Given the concept distributions above, we further investigate the concept coverage between training datasets and validation datasets. In Table 11, we calculate the coverage ratio to be the percentage of concepts mentioned by the pretraining data, including ImageNet-1K, ImageNet-21K, GCC-3M, GCC-12M and YFCC-14M. Coverage ratios equal or larger than 50% are highlighted.

Accordingly, for image-label dataset ImageNet-1K, it has some overlaps with CIFAR-100 (24.0%) and Caltech-101 (24.5%). This may explain why the zero-shot performance on these two datasets shown in Fig. 7 is relative higher. In contrast, we also notice that even with less or no coverage, the model pretrained on ImageNet-1K with our method still attain reasonably good zero-shot performance on datasets like CIFAR-10, Flowers102, Oxford Pet, etc.

Similarly, for ImageNet-21K, it covers a certain proportion of concepts in the validation sets, such as CIFAR-10, CIFAR-100, Caltech-101, etc, and we did observe high zero-shot recognition performance on them in the Table 6 of our main submission. Nevertheless, for other datasets like Hateful Memes, PatchCamelyon, there are zero concept overlaps, while our model still realizes reasonable performance. This indicates that our model is not just memorizing the concepts appearing in the training datasets, but also learns to understand the underlying structures of different concepts, which has been also demonstrated in Fig. 5 of our main submission.

Finally, we find image-text pairs data have higher coverage of concepts than image-label datasets almost on all validation sets. Among the three image-text pair datasets, GCC-12M has relatively higher coverage than the other two datasets. This may also explain why we observe better performance in the comparisons shown in Table 5 of our main submission. However, we also notice that higher concept coverage does not necessarily means better zero-shot performance. For example, even though all of these three datasets have a fully coverage of concepts in CIFAR-10 and CIFAR-100, adding them into the pretraining hurts the performance as shown in Fig. 7. We suspect there might be some significant gaps in the image domain between the pretraining and validation datasets even though they share common semantic concepts. Moreover, images in image-text pairs usually contain multiple objects, the coverage of concepts does not necessarily means the model can learn to grounding the concepts to the specific image contents. How to better leverage the image-text pair data and build a more gounded visual understanding worth further studies.

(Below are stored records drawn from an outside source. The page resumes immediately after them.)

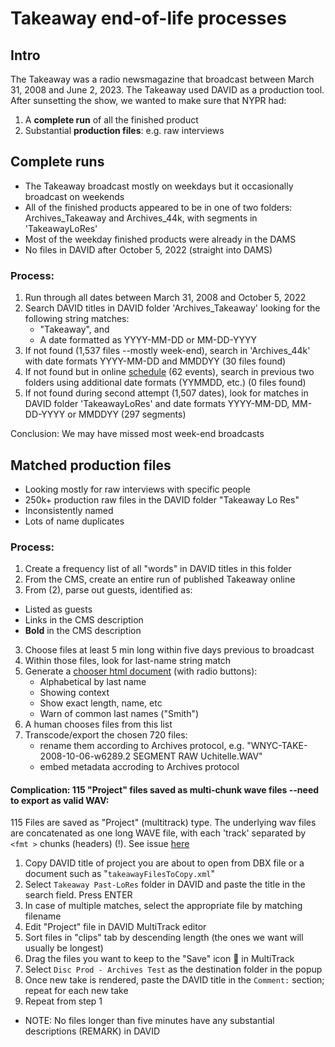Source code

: # Takeaway end-of-life processes
## Intro
The Takeaway was a radio newsmagazine that broadcast between March 31, 2008 and June 2, 2023. 
The Takeaway used DAVID as a production tool.
After sunsetting the show, we wanted to make sure that NYPR had:
1. A **complete run** of all the finished product
2. Substantial **production files**: e.g. raw interviews
## Complete runs
- The Takeaway broadcast mostly on weekdays but it occasionally broadcast on weekends
- All of the finished products appeared to be in one of two folders: Archives_Takeaway and Archives_44k, with segments in 'TakeawayLoRes'
- Most of the weekday finished products were already in the DAMS
- No files in DAVID after October 5, 2022 (straight into DAMS)

### Process:
1. Run through all dates between March 31, 2008 and October 5, 2022
2. Search DAVID titles in DAVID folder 'Archives_Takeaway' looking for the following string matches:
    - "Takeaway", and
    - A date formatted as YYYY-MM-DD or MM-DD-YYYY
3. If not found (1,537 files --mostly week-end), search in 'Archives_44k' with date formats YYYY-MM-DD and MMDDYY (30 files found)
4. If not found but in online [schedule](https://www.wnyc.org/schedule/2023/oct/31/) (62 events), search in previous two folders using additional date formats (YYMMDD, etc.) (0 files found)
5. If not found during second attempt (1,507 dates), look for matches in DAVID folder 'TakeawayLoRes' and date formats YYYY-MM-DD, MM-DD-YYYY or MMDDYY (297 segments)

Conclusion: We may have missed most week-end broadcasts

## Matched production files
- Looking mostly for raw interviews with specific people
- 250k+ production raw files in the DAVID folder "Takeaway Lo Res" 
- Inconsistently named
- Lots of name duplicates

### Process:
1. Create a frequency list of all "words" in DAVID titles in this folder
2. From the CMS, create an entire run of published Takeaway online
3. From (2), parse out guests, identified as:
  - Listed as guests
  - Links in the CMS description
  - **Bold** in the CMS description
3. Choose files at least 5 min long within five days previous to broadcast
4. Within those files, look for last-name string match
5. Generate a [chooser html document](https://marcossueiro.github.io/takeawayChoose/) (with radio buttons):
    - Alphabetical by last name
    - Showing context
    - Show exact length, name, etc
    - Warn of common last names ("Smith")
6. A human chooses files from this list
7. Transcode/export the chosen 720 files:
    - rename them according to Archives protocol, e.g. "WNYC-TAKE-2008-10-06-w6289.2 SEGMENT RAW Uchitelle.WAV"
    - embed metadata accroding to Archives protocol


#### Complication: 115 "Project" files saved as multi-chunk wave files --need to export as valid WAV:
115 Files are saved as "Project" (multitrack) type. The underlying wav files are concatenated as one long WAVE file, with each 'track' separated by `<fmt >` chunks (headers) (!). See issue [here](https://github.com/MediaArea/BWFMetaEdit/issues/264)
  1. Copy DAVID title of project you are about to open from DBX file or a document such as "`takeawayFilesToCopy.xml`"
  2. Select `Takeaway Past-LoRes` folder in DAVID and paste the title in the search field. Press ENTER
  3. In case of multiple matches, select the appropriate file by matching filename
  4. Edit "Project" file in DAVID MultiTrack editor
  5. Sort files in "clips" tab by descending length (the ones we want will usually be longest)
  6. Drag the files you want to keep to the "Save" icon 💾 in MultiTrack
  7. Select `Disc Prod - Archives Test` as the destination folder in the popup
  8. Once new take is rendered, paste the DAVID title in the `Comment:` section; repeat for each new take
  9. Repeat from step 1

- NOTE: No files longer than five minutes have any substantial descriptions (REMARK) in DAVID
 



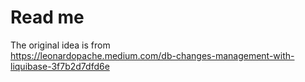 # Read me

The original idea is from  
https://leonardopache.medium.com/db-changes-management-with-liquibase-3f7b2d7dfd6e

D.3 Concept visualizations

In Fig. 9, we further show the concept embeddings for two models as in Fig. 4 in our main submission. Fig. 9 left shows the model trained only on ImageNet-1K while right shows the model trained jointly with ImageNet-1K and GCC-15M. The model trained with two type of data understand the novel concepts from ImageNet-21K much better than the left one. For example, the left model put “porthole” and porcupine close to each other but the former is a circular window and latter is an animal. In contrast, the model at right side can easily find the “porcuponefish” as the close neighbor. Similarly, the left model mix “goblet” and “coverlet”, probably because they share the same suffix. Our model on right side finds one of the most matched concepts “liqueur glass” which is semantically and visually similar to the query concept. Similar trend is also observed in Fig. 10. All these visualizations demonstrate that our model trained with both type of data has learned the visually-grounded semantic meanings for various concepts.